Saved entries
________________________

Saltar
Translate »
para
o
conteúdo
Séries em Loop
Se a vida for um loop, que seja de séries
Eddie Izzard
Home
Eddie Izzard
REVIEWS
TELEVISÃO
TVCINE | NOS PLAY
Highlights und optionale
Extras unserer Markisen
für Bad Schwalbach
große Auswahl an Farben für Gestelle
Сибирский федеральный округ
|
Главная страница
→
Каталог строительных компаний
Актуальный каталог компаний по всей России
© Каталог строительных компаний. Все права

________________________

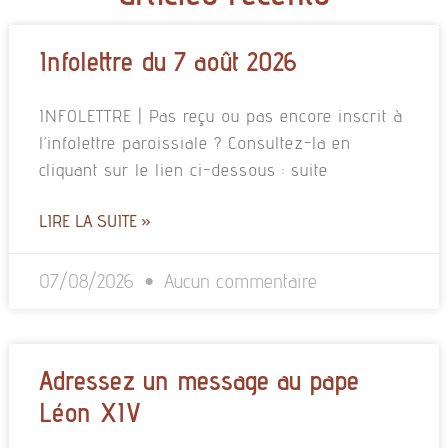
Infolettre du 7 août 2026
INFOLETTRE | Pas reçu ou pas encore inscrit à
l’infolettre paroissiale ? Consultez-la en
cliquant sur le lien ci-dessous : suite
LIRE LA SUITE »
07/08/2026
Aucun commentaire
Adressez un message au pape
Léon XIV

________________________

_WORK TO COMPLETE:_ Search the data above for lines holding "строительных" and copy each of them.

_TASK RESULT:_
Каталог строительных компаний
© Каталог строительных компаний. Все права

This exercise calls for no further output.